## EXERCISE INSTRUCTIONS
Find the word "oraz" in the listing, and copy out each line where it turns up.

## THE DATA

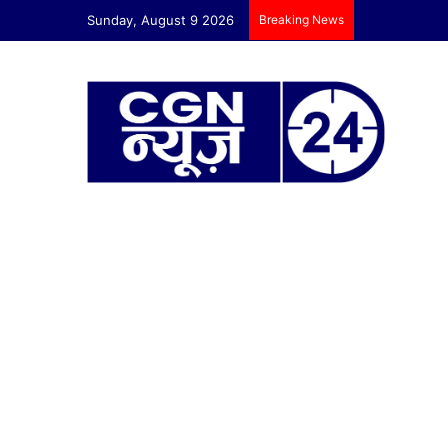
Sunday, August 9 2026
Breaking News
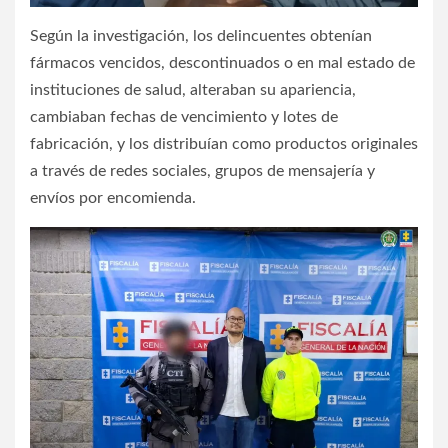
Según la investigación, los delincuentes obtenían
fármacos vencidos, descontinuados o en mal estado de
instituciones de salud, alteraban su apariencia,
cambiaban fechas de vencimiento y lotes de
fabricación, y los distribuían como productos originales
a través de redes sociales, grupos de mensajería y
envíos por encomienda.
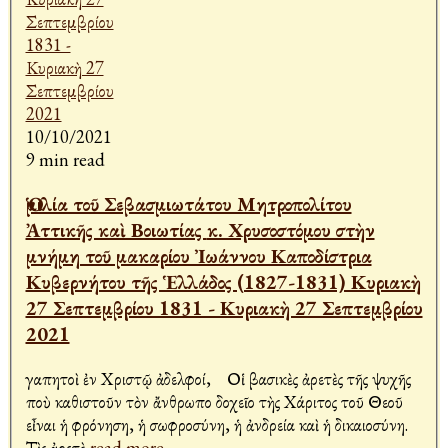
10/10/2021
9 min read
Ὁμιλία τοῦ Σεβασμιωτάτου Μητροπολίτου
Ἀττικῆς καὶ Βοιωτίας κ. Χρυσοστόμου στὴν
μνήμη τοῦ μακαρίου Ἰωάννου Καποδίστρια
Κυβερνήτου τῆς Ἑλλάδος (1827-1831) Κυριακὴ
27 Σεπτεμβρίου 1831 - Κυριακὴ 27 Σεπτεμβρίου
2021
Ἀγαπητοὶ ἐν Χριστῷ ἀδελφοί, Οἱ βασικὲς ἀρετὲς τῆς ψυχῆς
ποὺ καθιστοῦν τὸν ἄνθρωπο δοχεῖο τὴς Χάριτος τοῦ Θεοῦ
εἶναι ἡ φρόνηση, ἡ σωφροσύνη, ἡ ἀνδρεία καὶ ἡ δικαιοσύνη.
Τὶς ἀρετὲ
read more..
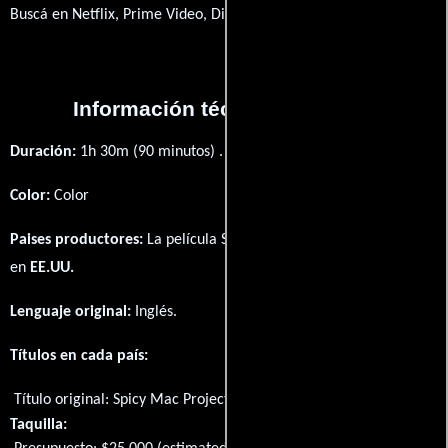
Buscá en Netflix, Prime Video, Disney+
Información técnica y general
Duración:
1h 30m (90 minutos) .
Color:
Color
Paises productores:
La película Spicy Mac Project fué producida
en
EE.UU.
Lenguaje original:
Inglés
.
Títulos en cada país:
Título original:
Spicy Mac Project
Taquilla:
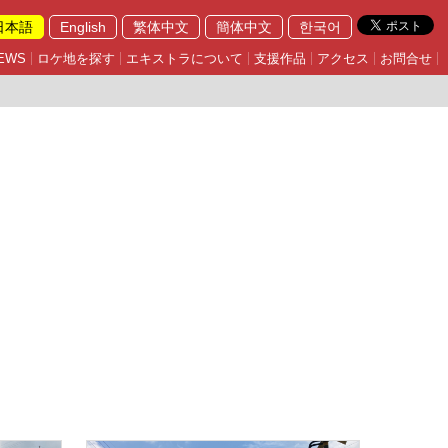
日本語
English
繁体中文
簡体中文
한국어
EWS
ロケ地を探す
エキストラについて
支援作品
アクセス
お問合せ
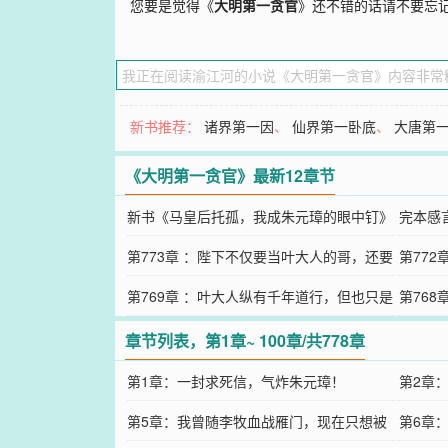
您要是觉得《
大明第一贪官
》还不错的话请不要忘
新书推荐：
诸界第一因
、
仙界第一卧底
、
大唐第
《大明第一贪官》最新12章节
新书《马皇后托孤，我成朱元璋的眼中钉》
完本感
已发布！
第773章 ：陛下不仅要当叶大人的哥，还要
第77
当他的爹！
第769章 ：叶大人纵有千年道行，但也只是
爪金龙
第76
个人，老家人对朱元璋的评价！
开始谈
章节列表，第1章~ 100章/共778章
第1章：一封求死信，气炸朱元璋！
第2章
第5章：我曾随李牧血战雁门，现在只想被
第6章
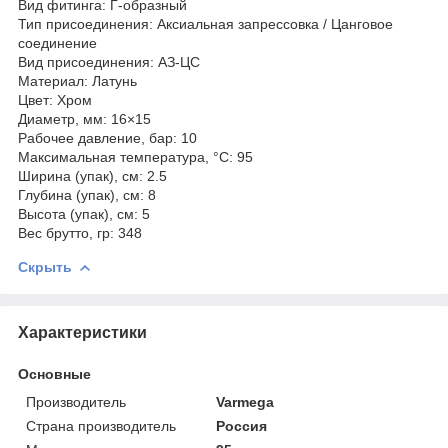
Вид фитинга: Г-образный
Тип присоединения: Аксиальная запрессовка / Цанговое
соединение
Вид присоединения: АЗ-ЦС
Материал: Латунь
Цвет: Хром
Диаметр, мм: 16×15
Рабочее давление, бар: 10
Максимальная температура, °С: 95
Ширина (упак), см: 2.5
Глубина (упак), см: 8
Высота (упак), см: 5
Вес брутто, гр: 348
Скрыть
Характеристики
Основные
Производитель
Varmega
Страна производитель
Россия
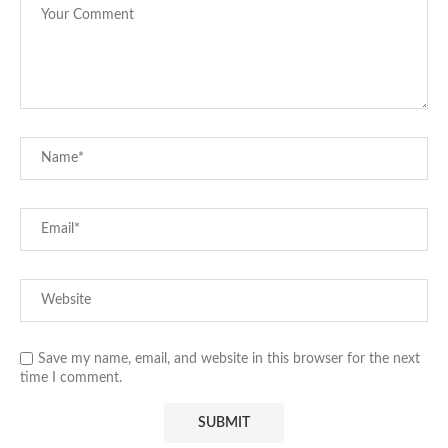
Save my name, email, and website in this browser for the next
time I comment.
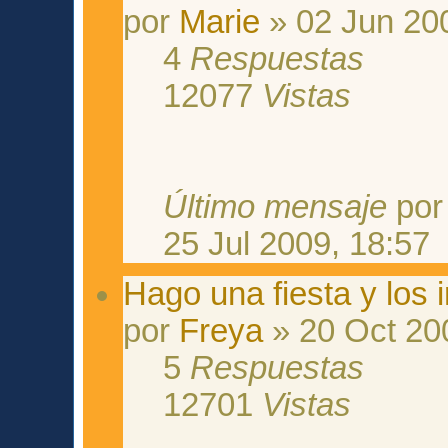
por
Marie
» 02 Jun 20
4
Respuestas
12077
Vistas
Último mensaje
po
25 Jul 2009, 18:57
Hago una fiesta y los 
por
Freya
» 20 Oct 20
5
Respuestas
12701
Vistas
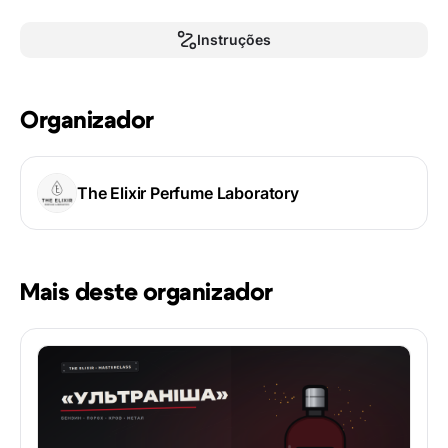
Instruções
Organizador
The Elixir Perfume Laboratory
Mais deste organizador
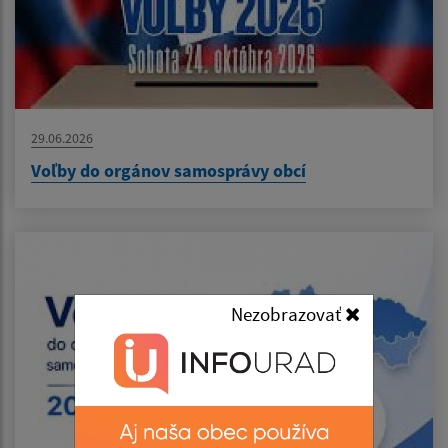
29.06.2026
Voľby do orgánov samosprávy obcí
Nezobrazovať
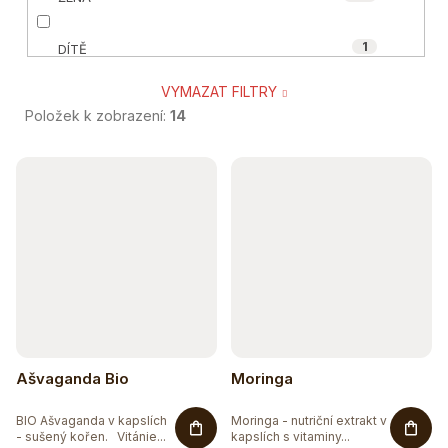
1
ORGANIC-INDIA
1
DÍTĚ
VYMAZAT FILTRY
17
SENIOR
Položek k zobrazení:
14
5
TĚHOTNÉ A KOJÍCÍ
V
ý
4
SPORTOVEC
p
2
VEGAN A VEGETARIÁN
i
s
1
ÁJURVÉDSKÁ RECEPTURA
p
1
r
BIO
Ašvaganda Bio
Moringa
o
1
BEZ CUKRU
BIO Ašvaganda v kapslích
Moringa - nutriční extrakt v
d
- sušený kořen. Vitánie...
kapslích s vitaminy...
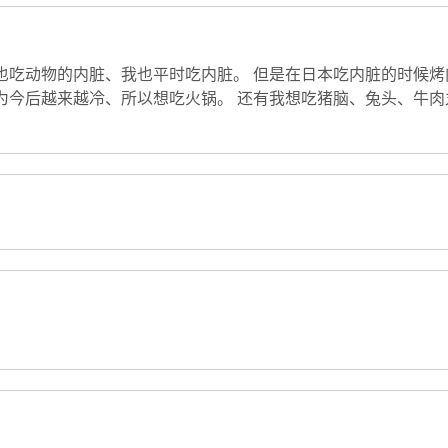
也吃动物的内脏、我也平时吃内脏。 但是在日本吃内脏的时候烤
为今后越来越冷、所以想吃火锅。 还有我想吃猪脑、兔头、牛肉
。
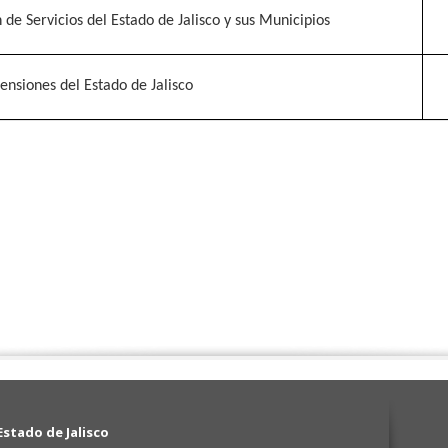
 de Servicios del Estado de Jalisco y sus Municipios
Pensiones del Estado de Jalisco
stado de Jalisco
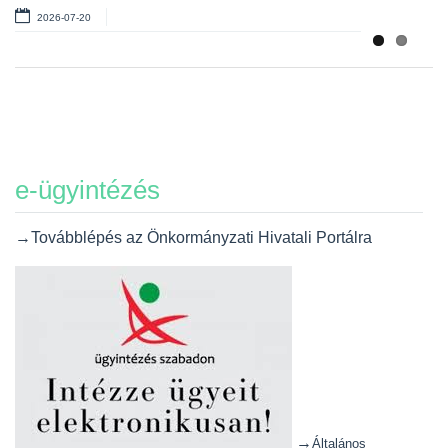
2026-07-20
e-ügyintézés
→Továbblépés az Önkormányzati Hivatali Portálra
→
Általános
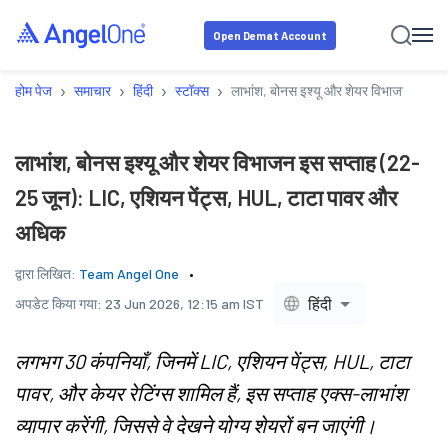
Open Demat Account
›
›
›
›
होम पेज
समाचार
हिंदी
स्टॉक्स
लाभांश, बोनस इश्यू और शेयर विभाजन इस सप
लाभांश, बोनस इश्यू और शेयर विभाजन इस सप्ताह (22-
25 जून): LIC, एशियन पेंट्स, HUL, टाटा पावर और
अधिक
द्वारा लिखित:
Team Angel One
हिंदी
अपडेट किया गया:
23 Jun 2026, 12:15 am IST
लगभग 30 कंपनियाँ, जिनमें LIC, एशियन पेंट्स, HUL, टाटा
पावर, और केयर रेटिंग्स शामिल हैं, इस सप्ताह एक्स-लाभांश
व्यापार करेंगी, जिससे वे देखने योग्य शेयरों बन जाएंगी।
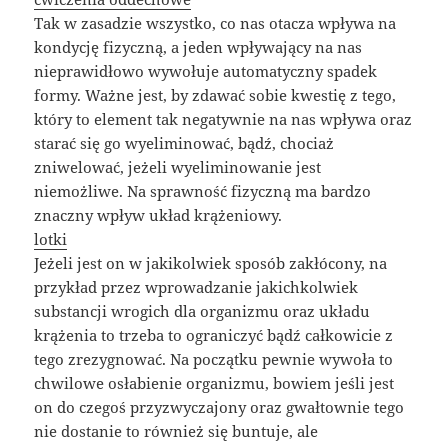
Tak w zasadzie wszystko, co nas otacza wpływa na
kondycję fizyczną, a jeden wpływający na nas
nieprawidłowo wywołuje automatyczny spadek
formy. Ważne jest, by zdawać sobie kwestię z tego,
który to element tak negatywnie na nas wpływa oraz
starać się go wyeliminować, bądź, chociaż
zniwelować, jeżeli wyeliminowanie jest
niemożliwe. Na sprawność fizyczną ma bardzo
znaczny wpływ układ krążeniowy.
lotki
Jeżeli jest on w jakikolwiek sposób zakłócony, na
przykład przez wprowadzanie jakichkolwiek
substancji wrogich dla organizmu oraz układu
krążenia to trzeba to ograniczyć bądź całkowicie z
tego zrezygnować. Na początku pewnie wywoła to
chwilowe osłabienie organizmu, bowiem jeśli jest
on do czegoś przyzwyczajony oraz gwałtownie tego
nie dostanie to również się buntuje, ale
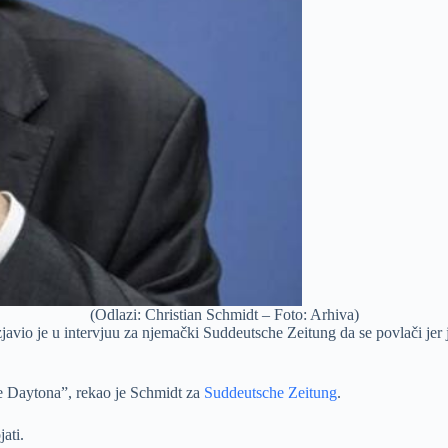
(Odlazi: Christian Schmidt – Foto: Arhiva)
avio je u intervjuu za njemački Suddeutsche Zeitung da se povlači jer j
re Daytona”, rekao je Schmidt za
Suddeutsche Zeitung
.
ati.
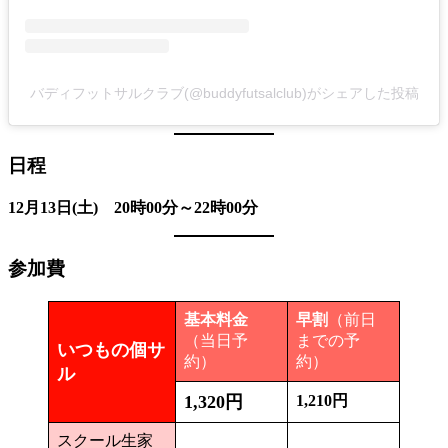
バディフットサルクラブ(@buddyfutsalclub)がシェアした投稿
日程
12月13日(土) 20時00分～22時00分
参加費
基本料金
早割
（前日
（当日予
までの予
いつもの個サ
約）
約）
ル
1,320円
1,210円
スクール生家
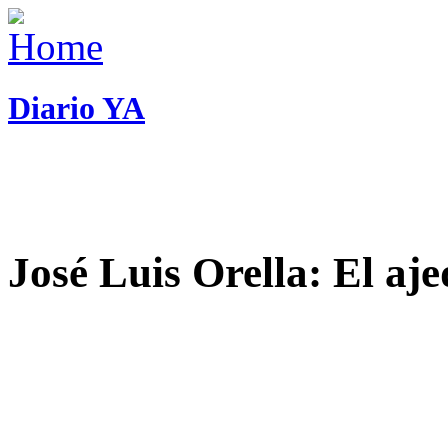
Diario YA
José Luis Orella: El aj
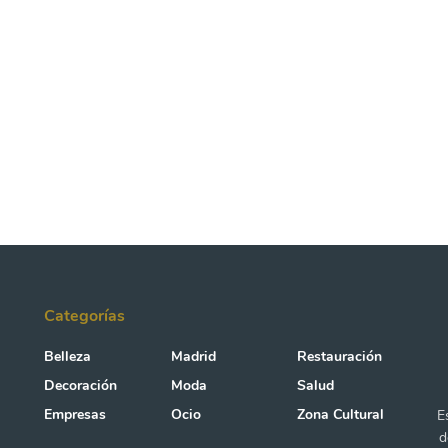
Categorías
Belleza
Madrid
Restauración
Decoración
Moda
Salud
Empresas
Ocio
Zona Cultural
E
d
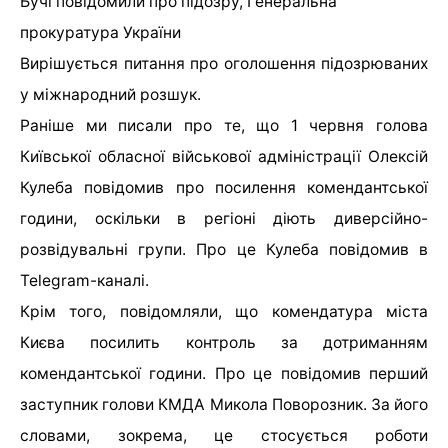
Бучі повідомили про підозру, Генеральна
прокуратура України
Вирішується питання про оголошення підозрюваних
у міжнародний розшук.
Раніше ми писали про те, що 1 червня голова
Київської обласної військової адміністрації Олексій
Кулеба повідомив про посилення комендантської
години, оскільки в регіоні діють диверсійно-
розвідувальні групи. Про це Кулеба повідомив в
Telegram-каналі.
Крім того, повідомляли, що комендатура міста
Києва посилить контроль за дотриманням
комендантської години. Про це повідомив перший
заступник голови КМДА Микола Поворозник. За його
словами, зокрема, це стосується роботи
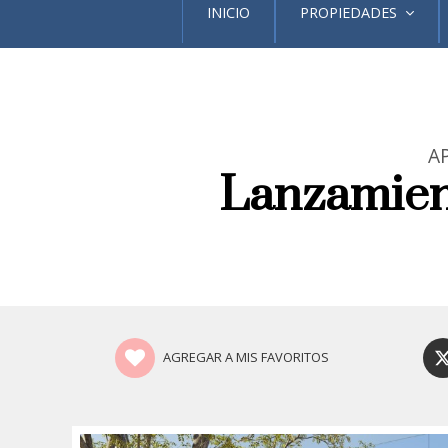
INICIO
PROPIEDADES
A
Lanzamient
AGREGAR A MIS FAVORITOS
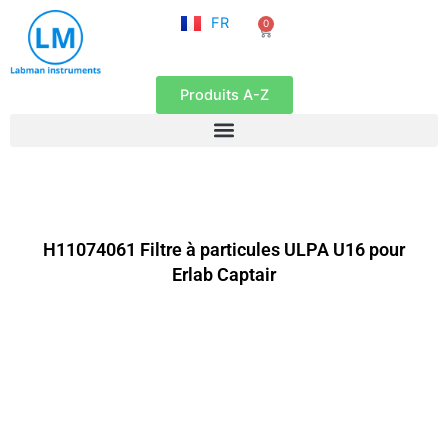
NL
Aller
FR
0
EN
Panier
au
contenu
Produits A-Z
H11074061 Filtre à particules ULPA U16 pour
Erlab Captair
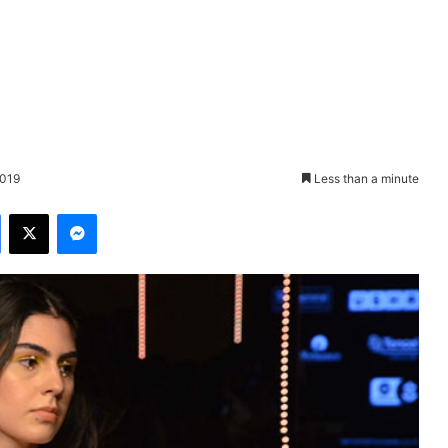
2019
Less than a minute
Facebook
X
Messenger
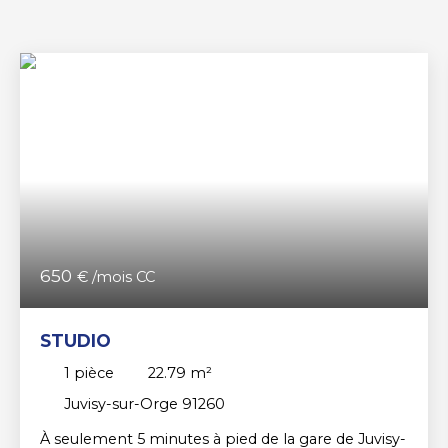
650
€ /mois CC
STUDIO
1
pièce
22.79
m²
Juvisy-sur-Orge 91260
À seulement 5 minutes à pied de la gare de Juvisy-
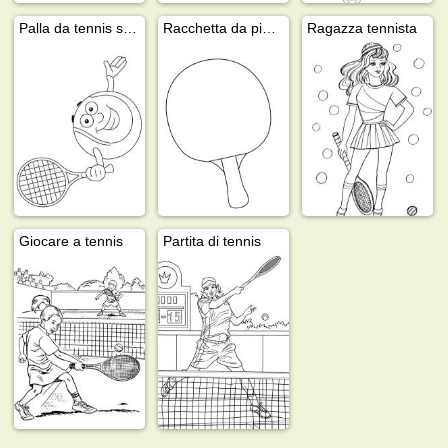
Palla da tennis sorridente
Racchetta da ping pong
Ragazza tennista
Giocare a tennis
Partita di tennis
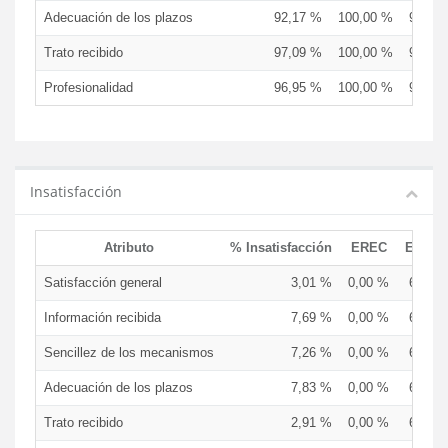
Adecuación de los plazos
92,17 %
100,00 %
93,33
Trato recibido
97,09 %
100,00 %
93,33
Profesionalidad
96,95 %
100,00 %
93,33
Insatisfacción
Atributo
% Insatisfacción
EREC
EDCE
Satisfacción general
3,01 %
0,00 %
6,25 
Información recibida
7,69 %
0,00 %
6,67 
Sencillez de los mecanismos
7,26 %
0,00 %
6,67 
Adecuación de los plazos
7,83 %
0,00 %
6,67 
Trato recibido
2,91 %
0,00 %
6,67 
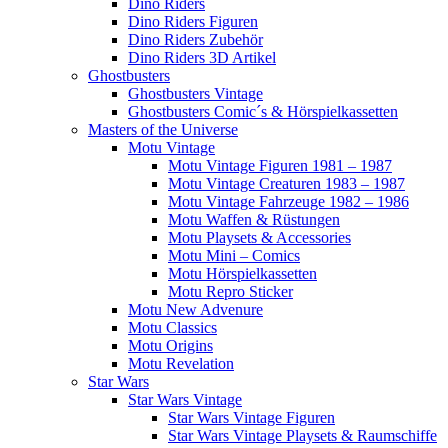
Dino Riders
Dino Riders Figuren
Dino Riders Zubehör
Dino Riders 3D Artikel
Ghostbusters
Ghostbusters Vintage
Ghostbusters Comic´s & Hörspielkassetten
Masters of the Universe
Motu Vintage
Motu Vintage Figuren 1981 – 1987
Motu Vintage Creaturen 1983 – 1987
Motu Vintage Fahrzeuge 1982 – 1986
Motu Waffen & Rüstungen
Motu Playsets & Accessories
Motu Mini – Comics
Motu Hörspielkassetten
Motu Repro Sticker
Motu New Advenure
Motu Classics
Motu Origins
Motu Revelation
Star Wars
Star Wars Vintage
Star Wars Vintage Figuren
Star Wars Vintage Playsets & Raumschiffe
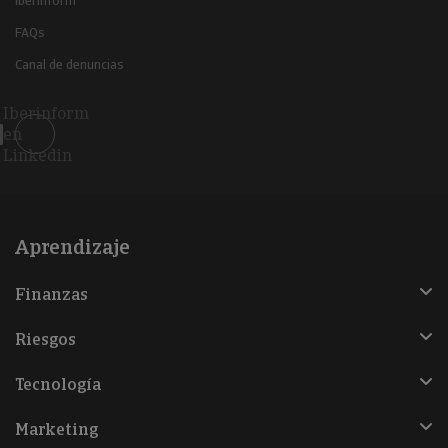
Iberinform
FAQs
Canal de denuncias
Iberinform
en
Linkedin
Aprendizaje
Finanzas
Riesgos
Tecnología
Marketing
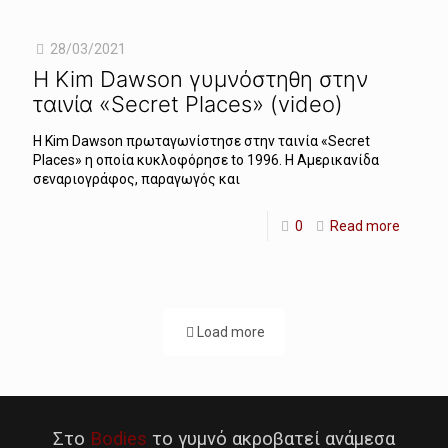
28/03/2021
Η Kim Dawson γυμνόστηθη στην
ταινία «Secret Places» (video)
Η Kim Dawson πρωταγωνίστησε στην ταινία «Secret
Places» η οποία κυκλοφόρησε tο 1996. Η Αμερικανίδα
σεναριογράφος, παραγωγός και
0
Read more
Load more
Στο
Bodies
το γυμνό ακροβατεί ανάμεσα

## TASK RESULT
który to element tak negatywnie na nas wpływa oraz
substancji wrogich dla organizmu oraz układu
on do czegoś przyzwyczajony oraz gwałtownie tego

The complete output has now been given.